» **Work to be completed**
Reproduce everything from the line that contains "### Runs the app with the backend JSON-Server" down to the line that contains "#### NASA-IR" in the listing below, word for word and nothing more. Leave the pictures out.

» **The records**
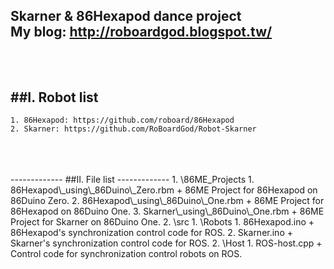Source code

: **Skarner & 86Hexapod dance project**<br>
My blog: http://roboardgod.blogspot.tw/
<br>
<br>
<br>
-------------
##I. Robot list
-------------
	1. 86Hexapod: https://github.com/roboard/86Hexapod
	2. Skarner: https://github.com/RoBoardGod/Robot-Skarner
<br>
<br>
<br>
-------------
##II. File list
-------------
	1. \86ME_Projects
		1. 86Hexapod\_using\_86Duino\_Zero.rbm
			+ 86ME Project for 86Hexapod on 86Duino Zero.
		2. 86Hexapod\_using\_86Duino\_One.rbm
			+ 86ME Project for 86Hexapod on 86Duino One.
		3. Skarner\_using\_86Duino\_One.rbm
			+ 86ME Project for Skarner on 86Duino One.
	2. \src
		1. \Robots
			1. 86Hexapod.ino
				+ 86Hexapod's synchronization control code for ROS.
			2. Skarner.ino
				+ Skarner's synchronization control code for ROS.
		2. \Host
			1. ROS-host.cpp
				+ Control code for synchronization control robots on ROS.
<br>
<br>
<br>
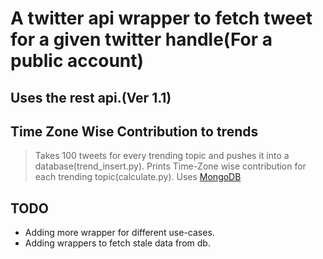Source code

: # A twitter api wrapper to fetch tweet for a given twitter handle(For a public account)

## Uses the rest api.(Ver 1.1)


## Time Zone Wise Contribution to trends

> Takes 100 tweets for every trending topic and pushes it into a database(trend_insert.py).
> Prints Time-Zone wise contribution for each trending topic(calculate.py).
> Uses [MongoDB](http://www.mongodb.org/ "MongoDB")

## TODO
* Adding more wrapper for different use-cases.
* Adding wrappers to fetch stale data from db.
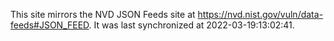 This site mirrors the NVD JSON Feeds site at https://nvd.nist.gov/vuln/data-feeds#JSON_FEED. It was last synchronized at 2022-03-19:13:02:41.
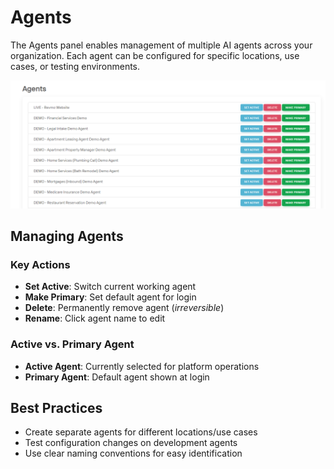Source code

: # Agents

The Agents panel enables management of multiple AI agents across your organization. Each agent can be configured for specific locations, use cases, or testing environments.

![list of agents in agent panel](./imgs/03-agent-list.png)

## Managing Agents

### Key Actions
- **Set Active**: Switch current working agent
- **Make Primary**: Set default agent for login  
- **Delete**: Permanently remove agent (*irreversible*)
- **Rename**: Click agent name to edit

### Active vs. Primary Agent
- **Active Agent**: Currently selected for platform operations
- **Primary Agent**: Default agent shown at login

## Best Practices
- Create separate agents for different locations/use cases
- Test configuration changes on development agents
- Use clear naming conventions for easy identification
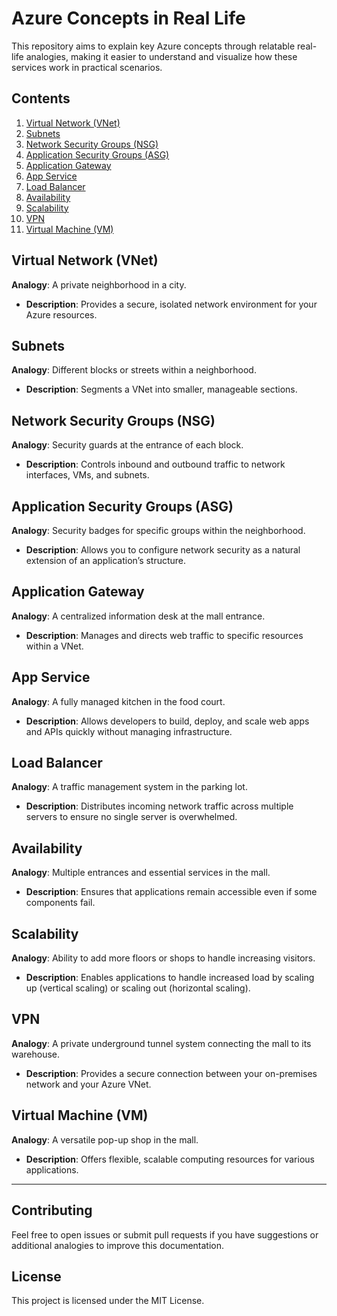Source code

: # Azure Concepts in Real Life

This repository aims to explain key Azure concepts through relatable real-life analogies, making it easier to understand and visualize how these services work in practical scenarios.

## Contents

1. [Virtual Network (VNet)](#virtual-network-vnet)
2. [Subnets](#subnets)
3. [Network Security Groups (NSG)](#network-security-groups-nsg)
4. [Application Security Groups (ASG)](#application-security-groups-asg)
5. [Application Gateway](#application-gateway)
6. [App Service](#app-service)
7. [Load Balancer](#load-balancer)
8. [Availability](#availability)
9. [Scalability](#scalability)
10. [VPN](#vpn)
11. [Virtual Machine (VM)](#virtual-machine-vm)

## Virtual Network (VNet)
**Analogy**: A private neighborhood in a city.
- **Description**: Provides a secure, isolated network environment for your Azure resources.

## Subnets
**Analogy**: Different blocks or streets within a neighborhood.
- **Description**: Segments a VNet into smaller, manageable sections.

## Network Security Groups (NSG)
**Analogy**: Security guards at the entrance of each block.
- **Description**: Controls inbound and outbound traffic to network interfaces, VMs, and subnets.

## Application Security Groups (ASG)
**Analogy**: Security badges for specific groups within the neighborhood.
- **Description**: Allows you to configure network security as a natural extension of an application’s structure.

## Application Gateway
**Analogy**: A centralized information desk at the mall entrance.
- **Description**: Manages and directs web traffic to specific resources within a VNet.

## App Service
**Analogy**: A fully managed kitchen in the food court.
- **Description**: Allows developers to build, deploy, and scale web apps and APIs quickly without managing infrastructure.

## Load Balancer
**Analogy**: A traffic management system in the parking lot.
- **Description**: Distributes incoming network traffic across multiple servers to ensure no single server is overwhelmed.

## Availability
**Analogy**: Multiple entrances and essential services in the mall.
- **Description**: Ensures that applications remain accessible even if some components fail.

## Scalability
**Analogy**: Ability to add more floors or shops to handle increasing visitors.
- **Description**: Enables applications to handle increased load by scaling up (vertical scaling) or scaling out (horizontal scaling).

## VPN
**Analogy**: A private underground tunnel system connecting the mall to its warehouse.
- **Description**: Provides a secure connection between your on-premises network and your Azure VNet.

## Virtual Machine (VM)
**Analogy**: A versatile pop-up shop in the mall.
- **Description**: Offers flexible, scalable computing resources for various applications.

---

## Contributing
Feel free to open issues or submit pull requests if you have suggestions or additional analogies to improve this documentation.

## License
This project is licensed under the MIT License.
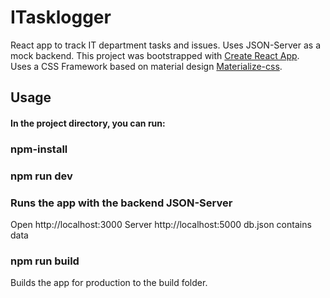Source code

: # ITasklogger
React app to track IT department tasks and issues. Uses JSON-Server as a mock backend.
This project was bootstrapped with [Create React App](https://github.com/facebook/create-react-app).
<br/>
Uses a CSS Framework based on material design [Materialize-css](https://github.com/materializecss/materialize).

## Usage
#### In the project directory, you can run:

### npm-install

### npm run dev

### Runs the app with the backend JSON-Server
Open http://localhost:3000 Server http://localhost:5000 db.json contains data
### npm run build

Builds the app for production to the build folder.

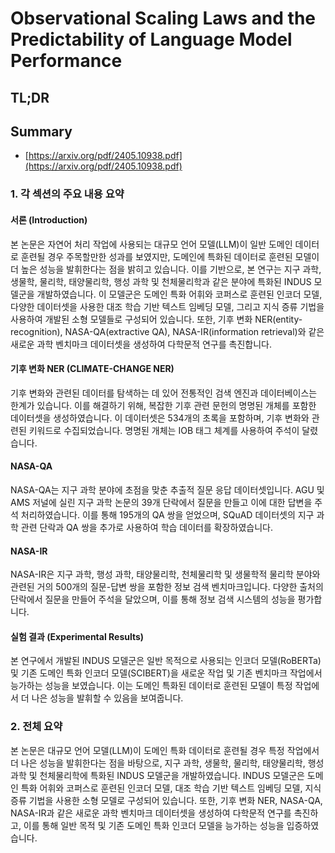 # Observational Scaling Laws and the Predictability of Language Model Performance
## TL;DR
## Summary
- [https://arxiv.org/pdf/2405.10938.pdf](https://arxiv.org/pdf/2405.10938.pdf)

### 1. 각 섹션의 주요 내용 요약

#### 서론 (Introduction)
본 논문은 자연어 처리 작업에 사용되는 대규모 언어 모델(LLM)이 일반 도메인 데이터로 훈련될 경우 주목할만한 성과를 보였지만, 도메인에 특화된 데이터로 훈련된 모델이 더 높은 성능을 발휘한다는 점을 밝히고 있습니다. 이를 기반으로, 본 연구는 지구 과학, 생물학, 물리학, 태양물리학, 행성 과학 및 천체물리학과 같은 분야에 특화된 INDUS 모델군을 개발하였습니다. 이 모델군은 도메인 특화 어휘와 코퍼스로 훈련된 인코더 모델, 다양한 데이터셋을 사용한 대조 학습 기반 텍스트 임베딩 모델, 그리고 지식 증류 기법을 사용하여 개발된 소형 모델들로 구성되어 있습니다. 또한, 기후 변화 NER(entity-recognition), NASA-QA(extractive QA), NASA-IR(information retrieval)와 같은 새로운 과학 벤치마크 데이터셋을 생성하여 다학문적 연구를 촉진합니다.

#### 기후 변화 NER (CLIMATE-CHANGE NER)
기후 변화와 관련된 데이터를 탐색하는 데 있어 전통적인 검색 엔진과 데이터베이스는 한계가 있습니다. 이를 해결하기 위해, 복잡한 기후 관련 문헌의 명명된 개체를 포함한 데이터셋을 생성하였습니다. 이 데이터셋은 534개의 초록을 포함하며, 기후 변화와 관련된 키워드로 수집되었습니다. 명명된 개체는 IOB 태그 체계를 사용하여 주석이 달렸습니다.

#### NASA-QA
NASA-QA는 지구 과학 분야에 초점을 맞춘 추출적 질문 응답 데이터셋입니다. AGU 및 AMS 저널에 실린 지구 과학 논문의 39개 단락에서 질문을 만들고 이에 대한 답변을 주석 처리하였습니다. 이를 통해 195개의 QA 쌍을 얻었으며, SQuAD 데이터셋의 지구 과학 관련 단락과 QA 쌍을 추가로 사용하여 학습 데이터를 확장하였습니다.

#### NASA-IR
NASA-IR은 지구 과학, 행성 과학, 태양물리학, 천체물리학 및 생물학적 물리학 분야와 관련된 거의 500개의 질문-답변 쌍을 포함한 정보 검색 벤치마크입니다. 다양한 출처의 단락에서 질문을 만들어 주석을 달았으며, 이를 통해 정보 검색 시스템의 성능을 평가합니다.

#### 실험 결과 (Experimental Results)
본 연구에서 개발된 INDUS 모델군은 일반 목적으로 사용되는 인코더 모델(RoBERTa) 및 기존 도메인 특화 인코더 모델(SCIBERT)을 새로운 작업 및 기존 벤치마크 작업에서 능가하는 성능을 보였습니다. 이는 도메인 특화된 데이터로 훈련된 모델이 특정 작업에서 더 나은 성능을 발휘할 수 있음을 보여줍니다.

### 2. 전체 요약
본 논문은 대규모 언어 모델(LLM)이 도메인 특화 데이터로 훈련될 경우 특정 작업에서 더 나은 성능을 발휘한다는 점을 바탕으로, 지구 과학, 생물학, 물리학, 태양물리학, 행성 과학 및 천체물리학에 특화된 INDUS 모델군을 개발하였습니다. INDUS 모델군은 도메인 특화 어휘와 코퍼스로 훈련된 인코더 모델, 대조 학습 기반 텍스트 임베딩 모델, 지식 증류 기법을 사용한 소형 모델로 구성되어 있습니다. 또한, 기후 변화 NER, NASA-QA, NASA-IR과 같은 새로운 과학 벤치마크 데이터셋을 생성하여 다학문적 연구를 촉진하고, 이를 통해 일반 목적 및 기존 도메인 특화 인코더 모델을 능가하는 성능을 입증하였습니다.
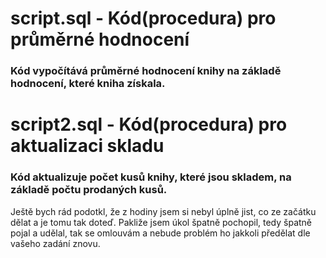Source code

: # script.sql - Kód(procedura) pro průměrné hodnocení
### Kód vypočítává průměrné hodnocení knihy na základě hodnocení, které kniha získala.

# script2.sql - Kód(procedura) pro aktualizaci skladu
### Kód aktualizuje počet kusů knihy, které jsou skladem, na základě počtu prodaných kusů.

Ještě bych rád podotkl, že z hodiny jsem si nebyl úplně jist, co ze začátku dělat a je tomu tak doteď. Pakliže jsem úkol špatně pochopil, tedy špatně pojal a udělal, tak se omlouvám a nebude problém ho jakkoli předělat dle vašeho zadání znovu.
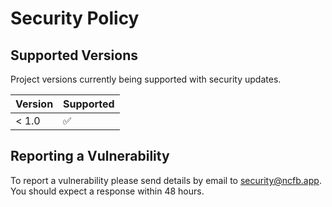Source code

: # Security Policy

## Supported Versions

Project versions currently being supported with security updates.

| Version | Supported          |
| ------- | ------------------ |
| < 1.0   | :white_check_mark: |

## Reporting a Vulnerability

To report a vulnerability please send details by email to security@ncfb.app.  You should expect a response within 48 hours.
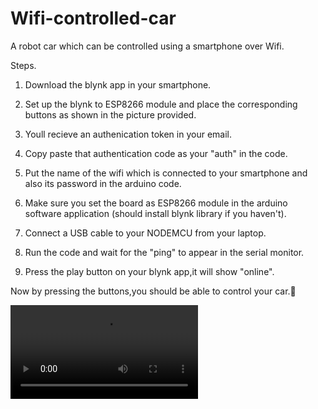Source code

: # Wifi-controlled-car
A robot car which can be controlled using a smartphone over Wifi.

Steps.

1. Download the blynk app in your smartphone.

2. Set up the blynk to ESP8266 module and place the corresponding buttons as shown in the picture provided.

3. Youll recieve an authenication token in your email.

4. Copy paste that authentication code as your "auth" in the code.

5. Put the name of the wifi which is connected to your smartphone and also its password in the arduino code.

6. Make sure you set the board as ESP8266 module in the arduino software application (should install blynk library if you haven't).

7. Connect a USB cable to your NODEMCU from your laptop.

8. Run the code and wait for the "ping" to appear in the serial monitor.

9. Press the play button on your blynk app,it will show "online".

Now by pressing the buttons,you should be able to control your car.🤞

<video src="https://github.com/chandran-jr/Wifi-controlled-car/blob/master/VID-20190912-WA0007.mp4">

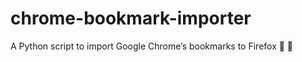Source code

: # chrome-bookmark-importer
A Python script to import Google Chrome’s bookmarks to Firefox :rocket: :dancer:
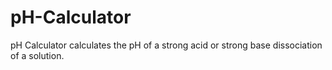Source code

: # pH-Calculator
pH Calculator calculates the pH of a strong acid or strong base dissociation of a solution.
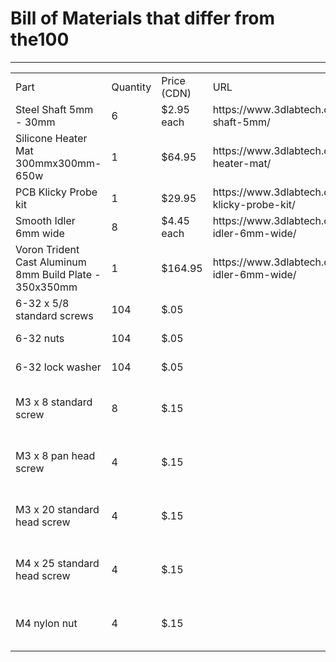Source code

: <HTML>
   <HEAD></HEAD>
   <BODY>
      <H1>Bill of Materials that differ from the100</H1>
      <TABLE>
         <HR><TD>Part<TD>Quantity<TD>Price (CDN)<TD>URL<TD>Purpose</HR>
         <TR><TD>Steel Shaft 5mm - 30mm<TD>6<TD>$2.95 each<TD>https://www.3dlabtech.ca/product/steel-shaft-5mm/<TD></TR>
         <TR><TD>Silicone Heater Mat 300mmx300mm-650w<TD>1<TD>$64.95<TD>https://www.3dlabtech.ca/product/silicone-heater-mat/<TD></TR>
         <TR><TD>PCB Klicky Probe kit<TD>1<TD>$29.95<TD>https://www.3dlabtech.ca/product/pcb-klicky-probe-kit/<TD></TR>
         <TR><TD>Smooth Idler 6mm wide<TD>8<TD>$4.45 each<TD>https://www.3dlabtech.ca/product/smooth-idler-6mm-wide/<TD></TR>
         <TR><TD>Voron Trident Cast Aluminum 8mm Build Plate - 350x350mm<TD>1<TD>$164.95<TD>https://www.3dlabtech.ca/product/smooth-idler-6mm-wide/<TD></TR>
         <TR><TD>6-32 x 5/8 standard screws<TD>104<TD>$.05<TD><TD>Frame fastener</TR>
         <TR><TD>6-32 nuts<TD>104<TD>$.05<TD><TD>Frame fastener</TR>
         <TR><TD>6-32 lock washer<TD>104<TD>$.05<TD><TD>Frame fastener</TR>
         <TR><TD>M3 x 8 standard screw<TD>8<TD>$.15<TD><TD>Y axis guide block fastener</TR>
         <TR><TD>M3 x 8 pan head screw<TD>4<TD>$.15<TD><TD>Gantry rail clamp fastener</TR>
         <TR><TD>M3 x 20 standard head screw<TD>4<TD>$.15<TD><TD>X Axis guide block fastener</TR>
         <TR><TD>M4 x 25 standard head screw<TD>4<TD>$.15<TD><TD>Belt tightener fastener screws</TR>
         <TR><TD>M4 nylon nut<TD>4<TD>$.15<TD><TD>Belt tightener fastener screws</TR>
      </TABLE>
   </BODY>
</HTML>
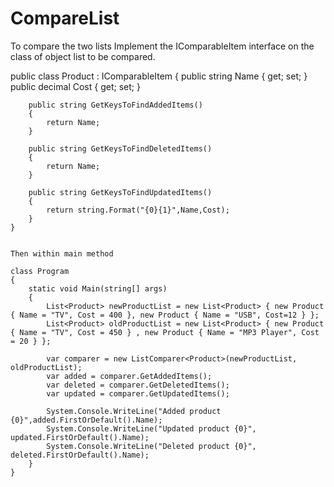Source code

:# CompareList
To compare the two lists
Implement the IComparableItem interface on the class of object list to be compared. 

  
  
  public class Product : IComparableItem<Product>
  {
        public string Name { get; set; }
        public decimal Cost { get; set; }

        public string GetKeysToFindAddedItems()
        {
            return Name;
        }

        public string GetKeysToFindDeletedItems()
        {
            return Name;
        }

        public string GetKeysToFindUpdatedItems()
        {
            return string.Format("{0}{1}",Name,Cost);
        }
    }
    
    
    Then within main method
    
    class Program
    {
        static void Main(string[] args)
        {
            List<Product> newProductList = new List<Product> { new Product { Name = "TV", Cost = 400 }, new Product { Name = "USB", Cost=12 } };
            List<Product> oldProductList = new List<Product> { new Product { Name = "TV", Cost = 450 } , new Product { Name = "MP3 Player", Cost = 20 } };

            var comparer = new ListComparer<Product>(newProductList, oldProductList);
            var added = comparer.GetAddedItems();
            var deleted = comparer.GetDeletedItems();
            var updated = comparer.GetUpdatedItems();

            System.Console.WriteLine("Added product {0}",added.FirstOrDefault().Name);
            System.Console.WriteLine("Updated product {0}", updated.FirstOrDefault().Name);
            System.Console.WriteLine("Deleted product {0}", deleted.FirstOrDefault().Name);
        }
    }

» **Response to the exercise**
### Runs the app with the backend JSON-Server
Open http://localhost:3000 Server http://localhost:5000 db.json contains data
### npm run build

Builds the app for production to the build folder.

 # Observational Scaling Laws and the Predictability of Language Model Performance
## TL;DR
## Summary
- [https://arxiv.org/pdf/2405.10938.pdf](https://arxiv.org/pdf/2405.10938.pdf)

### 1. 각 섹션의 주요 내용 요약

#### 서론 (Introduction)
본 논문은 자연어 처리 작업에 사용되는 대규모 언어 모델(LLM)이 일반 도메인 데이터로 훈련될 경우 주목할만한 성과를 보였지만, 도메인에 특화된 데이터로 훈련된 모델이 더 높은 성능을 발휘한다는 점을 밝히고 있습니다. 이를 기반으로, 본 연구는 지구 과학, 생물학, 물리학, 태양물리학, 행성 과학 및 천체물리학과 같은 분야에 특화된 INDUS 모델군을 개발하였습니다. 이 모델군은 도메인 특화 어휘와 코퍼스로 훈련된 인코더 모델, 다양한 데이터셋을 사용한 대조 학습 기반 텍스트 임베딩 모델, 그리고 지식 증류 기법을 사용하여 개발된 소형 모델들로 구성되어 있습니다. 또한, 기후 변화 NER(entity-recognition), NASA-QA(extractive QA), NASA-IR(information retrieval)와 같은 새로운 과학 벤치마크 데이터셋을 생성하여 다학문적 연구를 촉진합니다.

#### 기후 변화 NER (CLIMATE-CHANGE NER)
기후 변화와 관련된 데이터를 탐색하는 데 있어 전통적인 검색 엔진과 데이터베이스는 한계가 있습니다. 이를 해결하기 위해, 복잡한 기후 관련 문헌의 명명된 개체를 포함한 데이터셋을 생성하였습니다. 이 데이터셋은 534개의 초록을 포함하며, 기후 변화와 관련된 키워드로 수집되었습니다. 명명된 개체는 IOB 태그 체계를 사용하여 주석이 달렸습니다.

#### NASA-QA
NASA-QA는 지구 과학 분야에 초점을 맞춘 추출적 질문 응답 데이터셋입니다. AGU 및 AMS 저널에 실린 지구 과학 논문의 39개 단락에서 질문을 만들고 이에 대한 답변을 주석 처리하였습니다. 이를 통해 195개의 QA 쌍을 얻었으며, SQuAD 데이터셋의 지구 과학 관련 단락과 QA 쌍을 추가로 사용하여 학습 데이터를 확장하였습니다.

#### NASA-IR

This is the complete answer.